Figure shows a potentiometer with a cell of 2.0 V and internal resistance 0.40 Ω maintaining a potential drop across the resistor wire AB. A standard cell which maintains a constant emf of 1.02 V (for very moderate currents up to a few mA) gives a balance point at 67.3 cm length of the wire. To ensure very low currents drawn from the standard cell, a very high resistance of 600 kΩ is put in series with it, which is shorted close to the balance point. The standard cell is then replaced by a cell of unknown emf ε and the balance point found similarly, turns out to be at 82.3 cm length of the wire.

(a) What is the value of ε?
(b) What purpose does the high resistance of 600 kΩ have?
(c) Is the balance point affected by this high resistance?
(d) Is the balance point affected by the internal resistance of the driver cell?
(e) Would the method work in the above situation, if the driver cell of the potentiometer had an emf of 1.0 V instead of 2.0 V?
(f) Would the circuit work well for determining extremely small emf, say of the order of a few mV (such as the typical emf of a thermocouple)? If not, how will you modify the circuit ?

(a) Given,
Emf of the standard cell, E₁ =1.02 V
Distance where balance point is obtained, l₁= 67.3 cm
Resistance, R= 600 kΩ 
When the standard cell is replaced by another cell, balance point is obtained at, l₂= 82.3 cm
Emf of the new cell, E₂ = ?

Using the formula for comparison of emf,
                   $\boxed{\frac{{\mathrm{E}}_2}{{\mathrm{E}}_1}= \frac{{\mathrm{l}}_2}{{\mathrm{l}}_1}}$  
$\therefore$   ${\mathrm{E}}_2 = \frac{{\mathrm{l}}_2}{{\mathrm{l}}_1}\times {\mathrm{E}}_1 = \frac{82.3}{67.3}\times 1.02 = 1.247 \mathrm{V}.$

(b) The purpose of using high resistance of 600 kΩ is to reduce the amount of current passing through the galvanometer when the movable contact is far from the balance point. 

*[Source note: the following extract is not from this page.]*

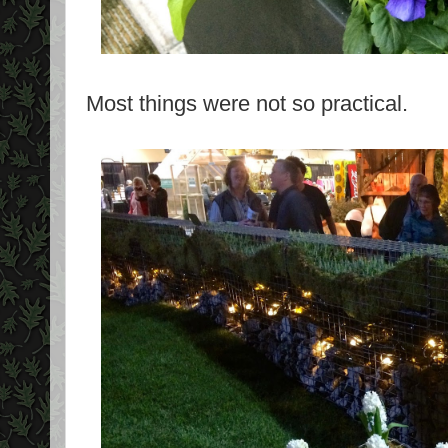
Most things were not so practical.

(c) No, the balance point is not affected by the presence of this resistance. 

(d) No, the balance point is not affected by the internal resistance of the driver cell. 

(e) No, it is necessary that the emf of the driver cell is more than the emf of the cells and hence, the balance point will not be obtained if the emf of the driver cell is 1 V instead of 2 V.

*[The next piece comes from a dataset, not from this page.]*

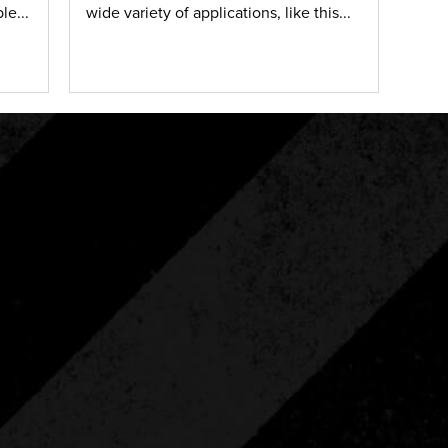
le...
wide variety of applications, like this...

(f) For measurement of small emf, this circuit will not work well. 
Modification of circuit: 
In order to measure small emf, we can connect a high resistance in series with the cell of 2V. This will decrease the amount of current flowing in the potentiometre wire. Thereby, the potential difference will decrease and small emf can be measured. 
                              OR
The number of potentiometer wires is increased to 11 or 15 to get a potential gradient of 0.1 Vm^–1. The purpose discussed above will be served by implementing a single 1 metre long wire, with high series resistance.